▶ **GIVEN ENTRIES**
::::

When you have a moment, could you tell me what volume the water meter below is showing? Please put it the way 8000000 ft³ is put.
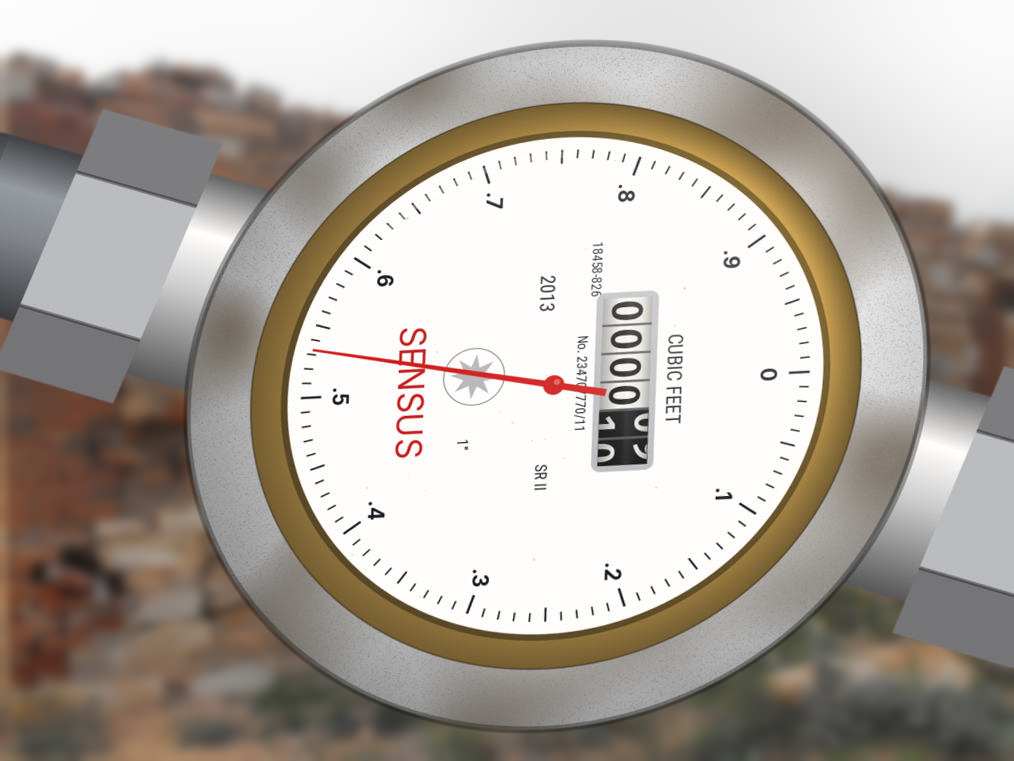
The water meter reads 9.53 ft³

::::

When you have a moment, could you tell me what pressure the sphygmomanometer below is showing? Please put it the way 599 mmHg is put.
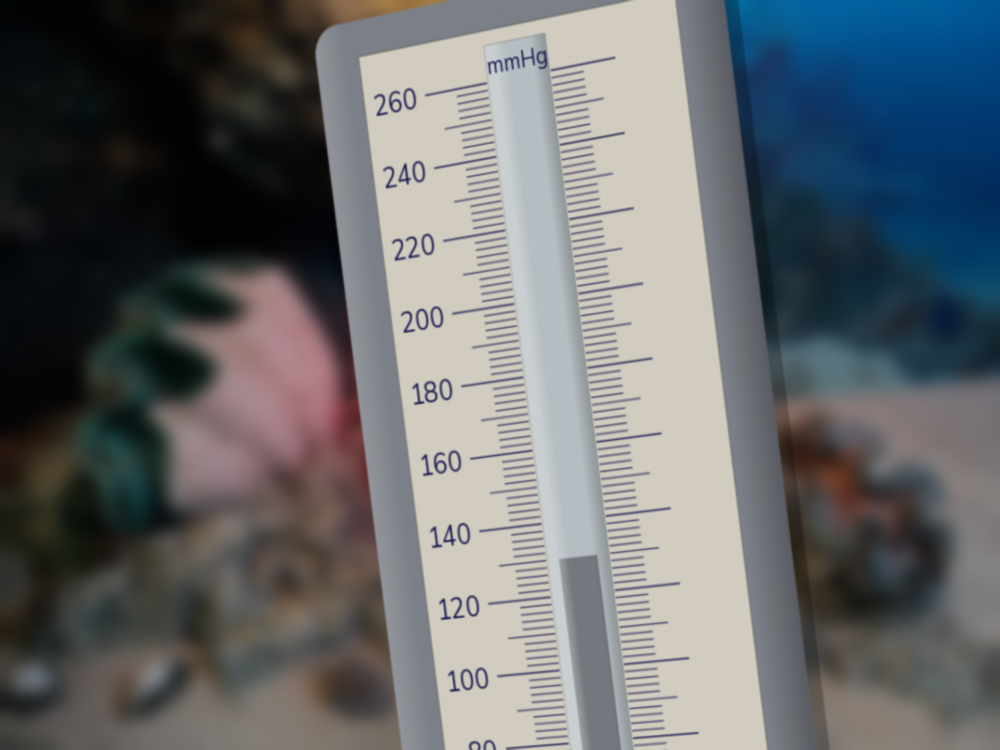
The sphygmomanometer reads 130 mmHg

::::

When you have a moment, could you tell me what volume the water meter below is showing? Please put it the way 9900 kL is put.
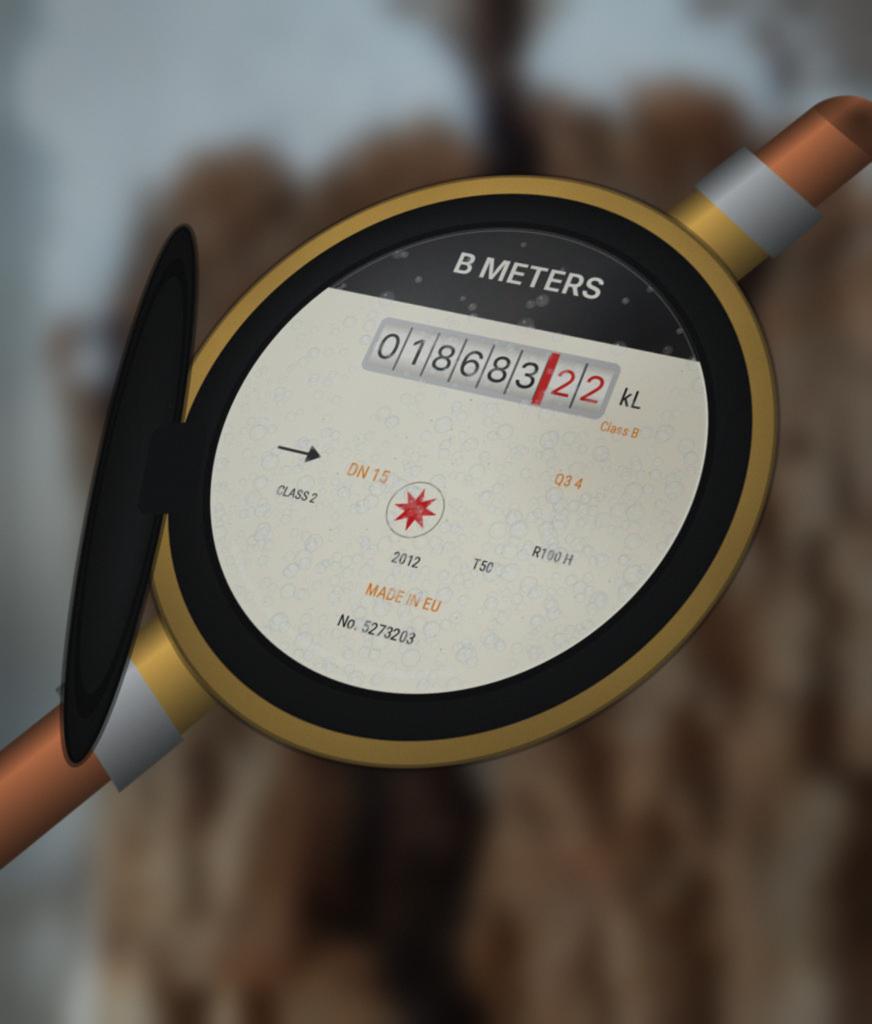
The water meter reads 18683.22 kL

::::

▶ **WHAT NEEDS TO BE DONE**
Copy the data above, starting with the line that contains "ft³ is put." and going on through the line that contains "The water meter reads 9.53 ft³", with "water meter" changed to "flow gauge" and nothing else altered. Leave the picture out.

▶ **SOLUTION TO THE EXERCISE**
When you have a moment, could you tell me what volume the flow gauge below is showing? Please put it the way 8000000 ft³ is put.
The flow gauge reads 9.53 ft³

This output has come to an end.